======== EXERCISE MATERIAL

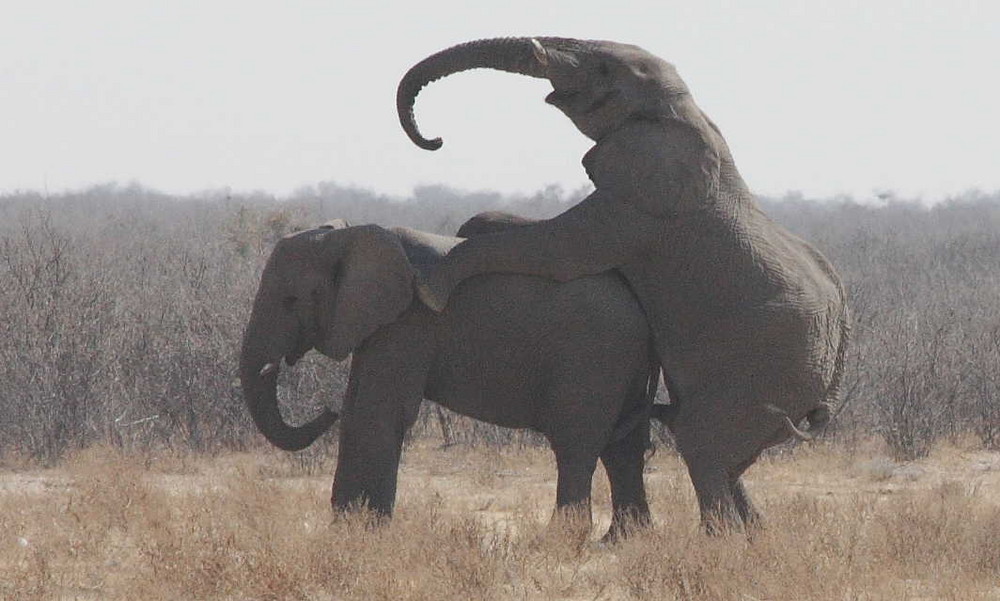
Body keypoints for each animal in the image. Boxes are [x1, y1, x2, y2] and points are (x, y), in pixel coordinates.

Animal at [240, 216, 664, 540]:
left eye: (291, 301)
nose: (323, 410)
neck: (350, 233)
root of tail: (643, 307)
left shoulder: (410, 320)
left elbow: (376, 411)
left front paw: (362, 532)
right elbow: (358, 404)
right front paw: (348, 528)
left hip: (594, 357)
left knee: (575, 445)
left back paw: (559, 540)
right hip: (622, 362)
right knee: (621, 448)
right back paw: (623, 540)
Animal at [398, 36, 852, 528]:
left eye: (602, 68)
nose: (435, 139)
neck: (683, 110)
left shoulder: (643, 201)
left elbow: (562, 249)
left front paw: (434, 282)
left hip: (769, 369)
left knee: (702, 445)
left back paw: (721, 537)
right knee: (725, 455)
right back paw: (755, 532)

================

◆ TASK DETAILS
Set down only the lines from the line with "right hip: (622, 362)" through the last line of the data above, keeping both the first and the last.

◆ RESULT OF THE TASK
right hip: (622, 362)
right knee: (621, 448)
right back paw: (623, 540)
Animal at [398, 36, 852, 528]:
left eye: (602, 68)
nose: (435, 139)
neck: (683, 110)
left shoulder: (643, 201)
left elbow: (562, 249)
left front paw: (434, 282)
left hip: (769, 369)
left knee: (702, 445)
left back paw: (721, 537)
right knee: (725, 455)
right back paw: (755, 532)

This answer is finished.